After a first check-up by a military doctor at Saydnaya, Najib was prescribed painkillers for his back pain.

The doctor eventually accepted to transfer him to Tishreen Hospital for tuberculosis symptoms.

Former prisoners said guards looking to minimise their workload would order them to say they suffered from "diarrhoea and fever" so they could transfer everyone to the same department.

- 'Clean him' -

When Omar al-Masri, 39, was taken to the hospital with a torture-induced leg injury, he too told a doctor he had an upset stomach and a fever.

While he was awaiting treatment, a guard ordered him to "clean" a very sick inmate.

Masri wiped the prisoner's face and body, yet when the guard returned, he angrily repeated the same order: "Clean him".

As Masri repeated the task, the sick prisoner soon took his last breath.

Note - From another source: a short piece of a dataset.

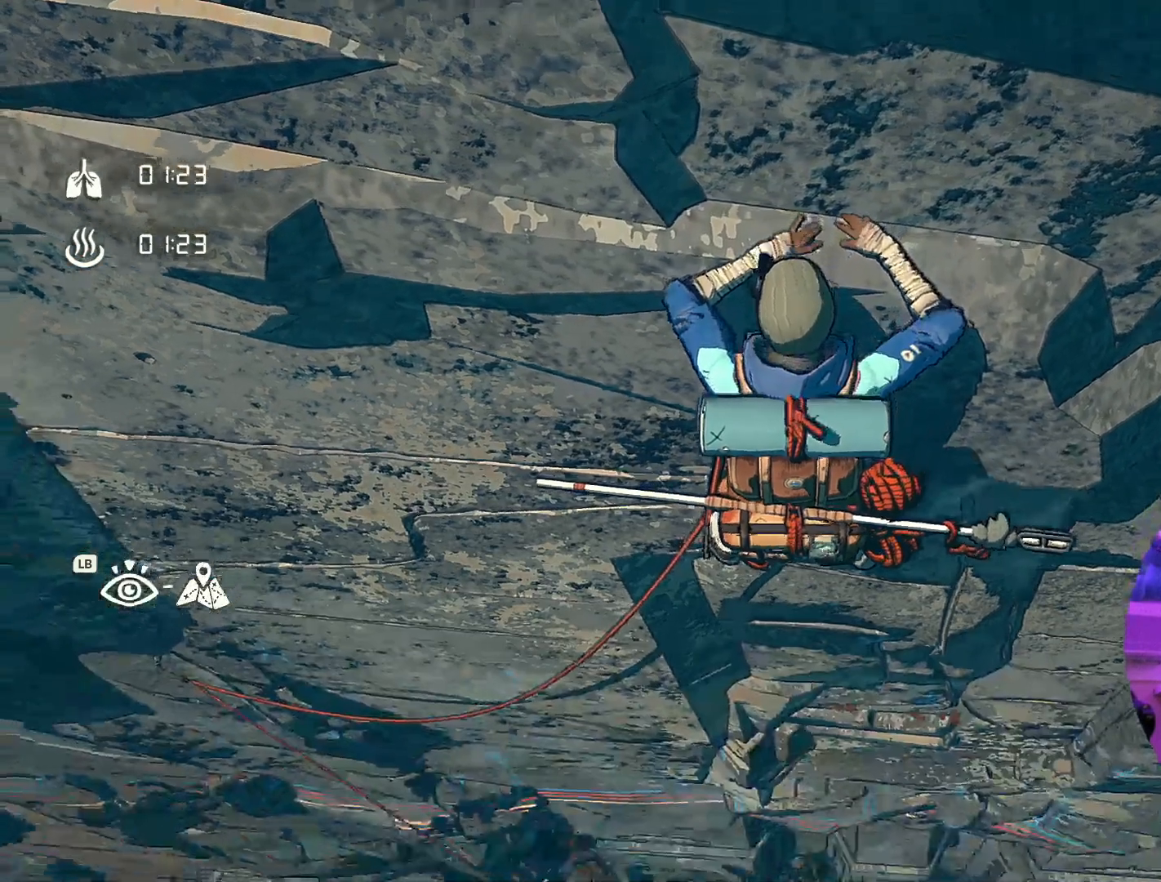
{"dt_ms": 500, "buttons": [], "left_stick": "center", "right_stick": "down", "events": [[467, "right_stick", "down"]]}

An agitated Masri called out to the guard who gave him a chilling response: "Well done."

"That is when I learnt that by 'clean him', he meant 'kill him'," he said.

According to a 2023 report by the Association of Detainees and the Missing in Sednaya Prison, security forces at the hospital jail and even medical and administrative staff inflicted physical and psychological violence on detainees.

A civilian doctor told AFP she and other medical staff at Tishreen were under strict orders to keep conversations with prisoners to a minimum.

"We weren't allowed to ask what the prisoner's name was or learn anything about them," she said, requesting anonymity for fear of reprisals.

She said that despite reports about ill treatment at the hospital, she had not witnessed it herself.

But even if a doctor was courageous enough to ask about a prisoner's name, the scared detainee would only give the number assigned to him by the guards.

"They weren't allowed to speak," she said.

After a beating in his Saydnaya cell, Osama Abdul Latif's ribs were broken, but the prison doctors only transferred him to the hospital four months later with a large protrusion on his side.

Abdul Latif and other detainees had to stack the bodies of three fellow inmates into the transfer vehicle and unloaded them at Tishreen hospital.

"I was jailed for five years," Abdul Latif said.

But "250 years wouldn't be enough to talk about all the suffering" he endured.